**** Excerpted data

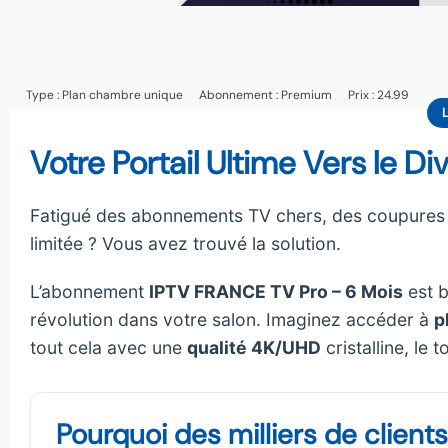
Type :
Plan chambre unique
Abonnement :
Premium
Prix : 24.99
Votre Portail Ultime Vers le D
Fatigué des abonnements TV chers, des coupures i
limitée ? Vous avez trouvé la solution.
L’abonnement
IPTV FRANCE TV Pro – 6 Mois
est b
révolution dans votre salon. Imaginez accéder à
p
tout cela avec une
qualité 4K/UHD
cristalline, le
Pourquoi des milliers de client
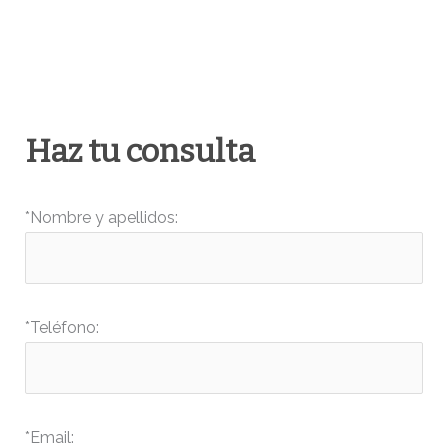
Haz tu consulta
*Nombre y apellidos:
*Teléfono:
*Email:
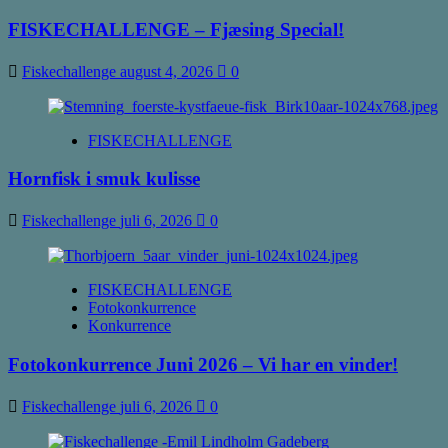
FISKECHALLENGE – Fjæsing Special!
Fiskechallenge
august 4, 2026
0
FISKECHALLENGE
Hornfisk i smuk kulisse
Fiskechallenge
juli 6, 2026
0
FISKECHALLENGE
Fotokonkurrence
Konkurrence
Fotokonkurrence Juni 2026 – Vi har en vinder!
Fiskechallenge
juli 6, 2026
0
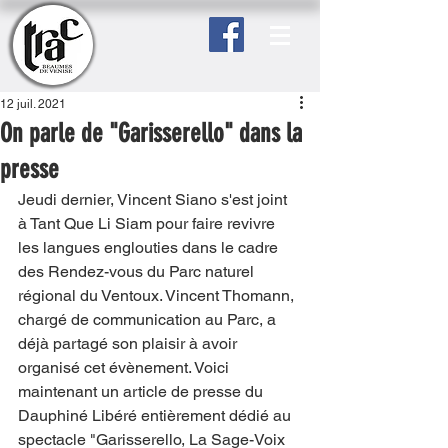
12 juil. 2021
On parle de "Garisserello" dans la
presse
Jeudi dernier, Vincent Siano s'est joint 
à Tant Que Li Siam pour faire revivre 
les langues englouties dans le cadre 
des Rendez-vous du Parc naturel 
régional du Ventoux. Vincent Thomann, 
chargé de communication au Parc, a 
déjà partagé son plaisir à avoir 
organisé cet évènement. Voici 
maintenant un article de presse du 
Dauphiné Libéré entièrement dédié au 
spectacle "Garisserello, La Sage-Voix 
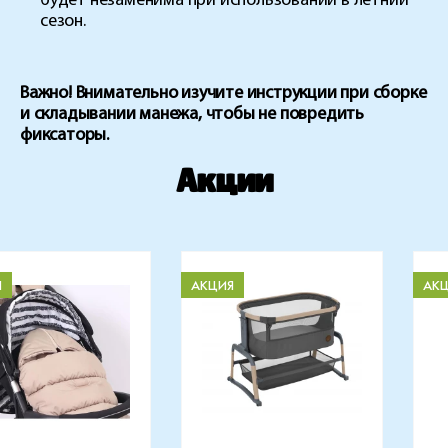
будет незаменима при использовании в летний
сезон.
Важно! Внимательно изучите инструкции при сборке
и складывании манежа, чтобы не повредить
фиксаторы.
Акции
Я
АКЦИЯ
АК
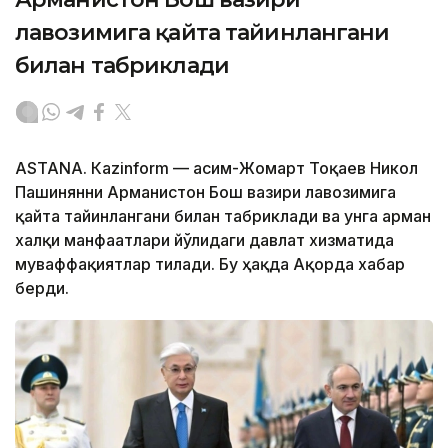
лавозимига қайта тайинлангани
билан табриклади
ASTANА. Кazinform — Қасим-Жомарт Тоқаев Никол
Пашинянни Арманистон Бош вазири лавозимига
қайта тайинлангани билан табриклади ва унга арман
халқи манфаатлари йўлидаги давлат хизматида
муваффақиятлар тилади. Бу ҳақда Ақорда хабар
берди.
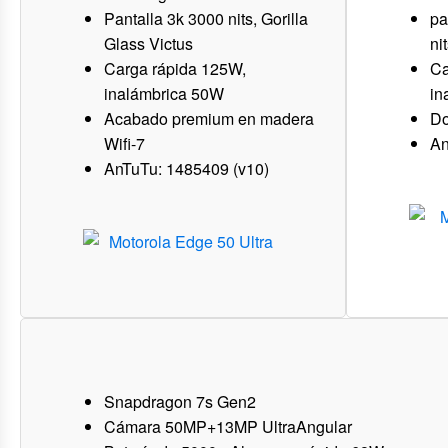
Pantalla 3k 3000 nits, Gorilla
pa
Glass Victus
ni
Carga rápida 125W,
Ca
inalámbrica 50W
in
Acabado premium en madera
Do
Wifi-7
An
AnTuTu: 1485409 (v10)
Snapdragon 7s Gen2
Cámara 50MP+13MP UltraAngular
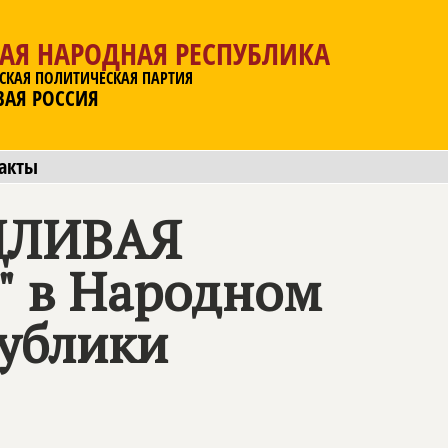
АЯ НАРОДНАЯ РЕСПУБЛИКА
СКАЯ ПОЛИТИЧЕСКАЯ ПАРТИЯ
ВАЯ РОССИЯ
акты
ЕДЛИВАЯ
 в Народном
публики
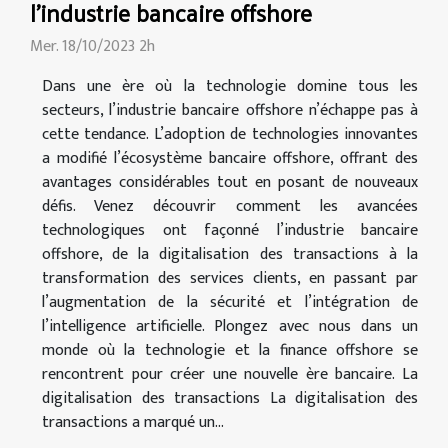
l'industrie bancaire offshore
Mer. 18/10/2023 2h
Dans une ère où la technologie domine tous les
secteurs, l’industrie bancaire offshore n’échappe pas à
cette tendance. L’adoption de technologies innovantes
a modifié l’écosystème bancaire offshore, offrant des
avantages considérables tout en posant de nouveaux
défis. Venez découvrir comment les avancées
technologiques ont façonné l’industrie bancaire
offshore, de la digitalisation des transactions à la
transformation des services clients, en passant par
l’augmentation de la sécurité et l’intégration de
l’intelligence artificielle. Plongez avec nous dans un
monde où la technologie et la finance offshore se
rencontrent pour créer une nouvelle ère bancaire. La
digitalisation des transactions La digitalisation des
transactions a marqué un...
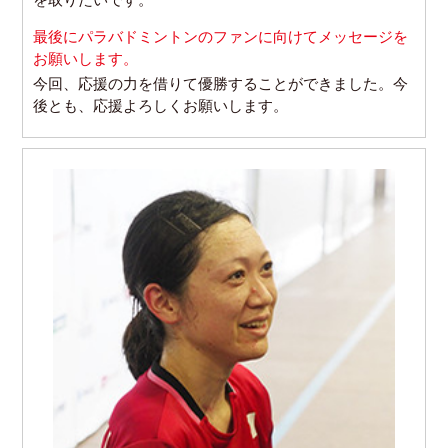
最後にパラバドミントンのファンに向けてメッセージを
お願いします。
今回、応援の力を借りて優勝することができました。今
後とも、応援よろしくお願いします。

********
**** Excerpted data

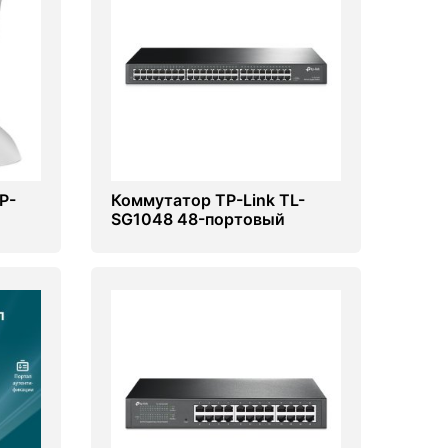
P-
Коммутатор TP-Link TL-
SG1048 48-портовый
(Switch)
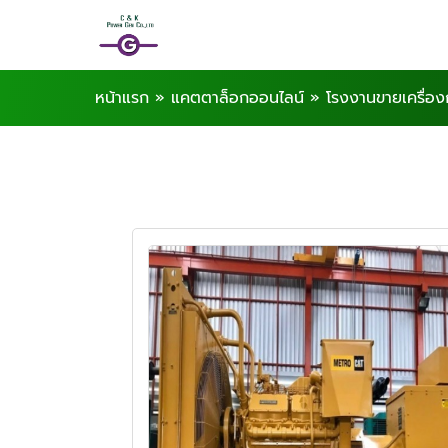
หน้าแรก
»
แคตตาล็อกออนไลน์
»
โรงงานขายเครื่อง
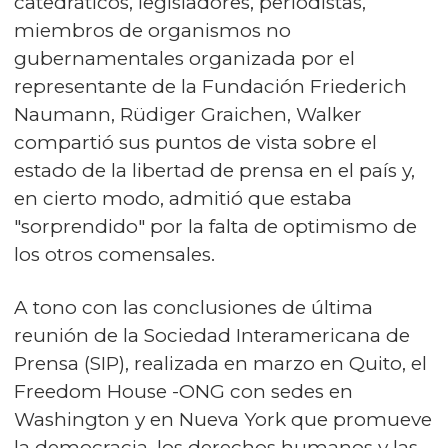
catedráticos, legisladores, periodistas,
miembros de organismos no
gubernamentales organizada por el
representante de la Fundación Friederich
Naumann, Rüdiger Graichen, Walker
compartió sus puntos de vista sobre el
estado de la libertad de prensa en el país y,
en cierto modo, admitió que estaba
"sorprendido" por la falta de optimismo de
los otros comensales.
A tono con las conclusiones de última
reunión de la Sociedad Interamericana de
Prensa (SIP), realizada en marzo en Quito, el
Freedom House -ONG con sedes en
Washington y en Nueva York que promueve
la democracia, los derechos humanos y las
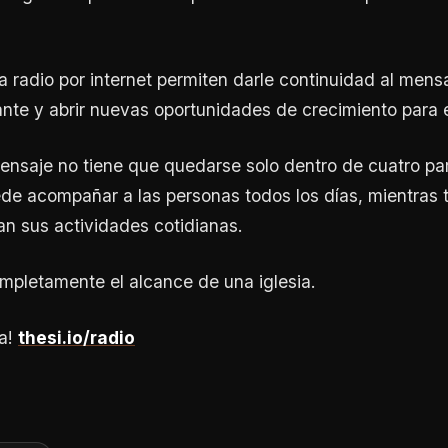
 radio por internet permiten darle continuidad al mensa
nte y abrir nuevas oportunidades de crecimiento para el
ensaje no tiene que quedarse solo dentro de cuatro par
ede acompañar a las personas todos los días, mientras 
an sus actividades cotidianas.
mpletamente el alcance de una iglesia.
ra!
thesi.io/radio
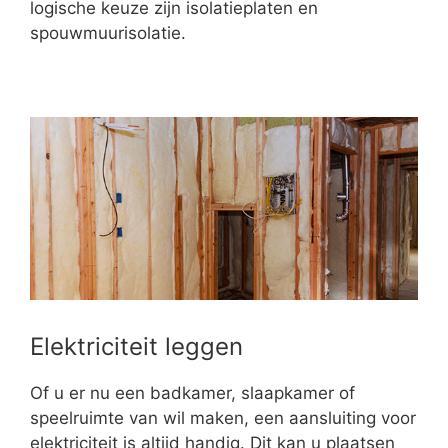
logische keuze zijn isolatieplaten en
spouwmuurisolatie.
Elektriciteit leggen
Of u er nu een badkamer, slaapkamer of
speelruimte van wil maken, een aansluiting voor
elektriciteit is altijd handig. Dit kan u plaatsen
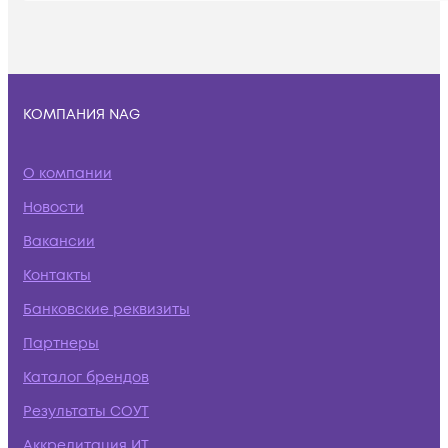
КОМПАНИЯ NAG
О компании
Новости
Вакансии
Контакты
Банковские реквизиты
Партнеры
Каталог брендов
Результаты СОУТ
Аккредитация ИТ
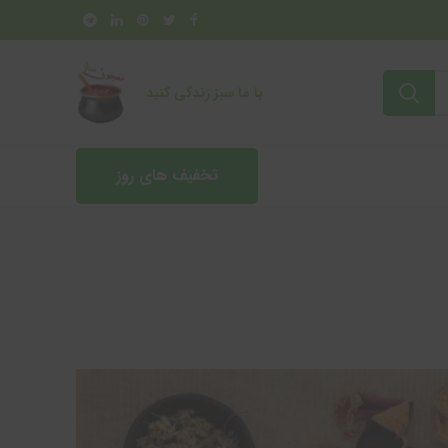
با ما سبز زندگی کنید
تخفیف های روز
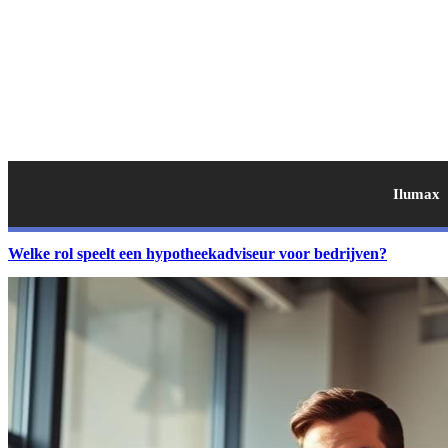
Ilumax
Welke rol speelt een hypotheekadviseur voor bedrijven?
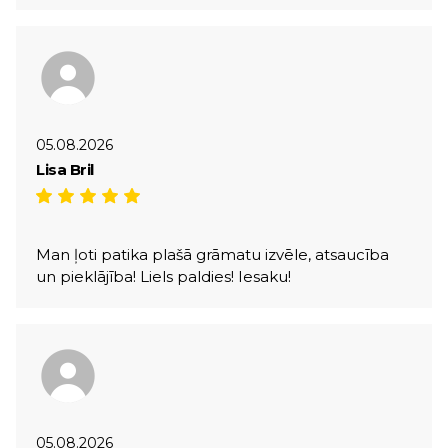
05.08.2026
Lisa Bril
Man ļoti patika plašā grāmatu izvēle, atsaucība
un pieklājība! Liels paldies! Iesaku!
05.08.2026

********
**** Excerpted data

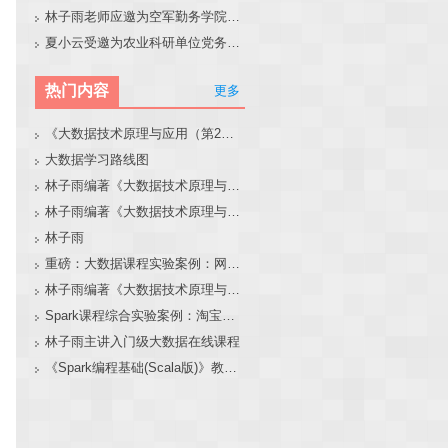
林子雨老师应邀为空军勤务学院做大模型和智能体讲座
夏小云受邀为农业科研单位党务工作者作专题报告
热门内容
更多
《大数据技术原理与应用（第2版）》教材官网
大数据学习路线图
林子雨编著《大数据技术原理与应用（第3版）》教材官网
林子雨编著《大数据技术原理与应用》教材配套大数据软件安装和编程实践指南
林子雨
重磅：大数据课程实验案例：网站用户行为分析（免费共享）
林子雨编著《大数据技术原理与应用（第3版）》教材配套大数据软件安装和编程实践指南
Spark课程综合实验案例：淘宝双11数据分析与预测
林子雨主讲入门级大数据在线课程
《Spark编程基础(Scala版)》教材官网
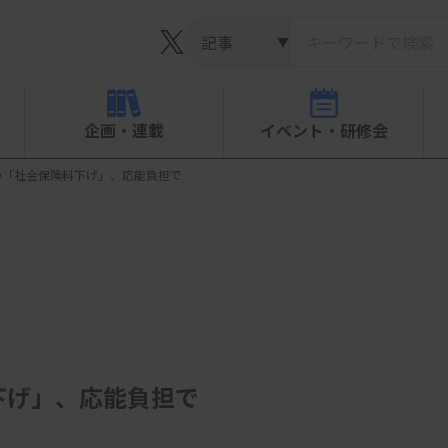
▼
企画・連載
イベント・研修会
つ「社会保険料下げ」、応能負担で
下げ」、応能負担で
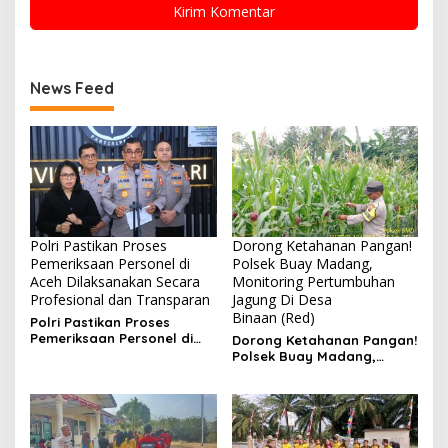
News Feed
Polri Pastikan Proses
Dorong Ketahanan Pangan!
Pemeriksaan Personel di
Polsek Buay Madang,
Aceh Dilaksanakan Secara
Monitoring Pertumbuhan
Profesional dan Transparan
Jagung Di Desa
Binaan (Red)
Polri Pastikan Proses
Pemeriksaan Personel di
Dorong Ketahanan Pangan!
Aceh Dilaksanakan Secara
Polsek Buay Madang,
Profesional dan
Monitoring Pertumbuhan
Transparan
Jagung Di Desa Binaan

********

* _Work required_: Every line of the material that holds "industrie" should be copied out as the answer.

* _Response area_:
l'industrie bancaire offshore
secteurs, l’industrie bancaire offshore n’échappe pas à
technologiques ont façonné l’industrie bancaire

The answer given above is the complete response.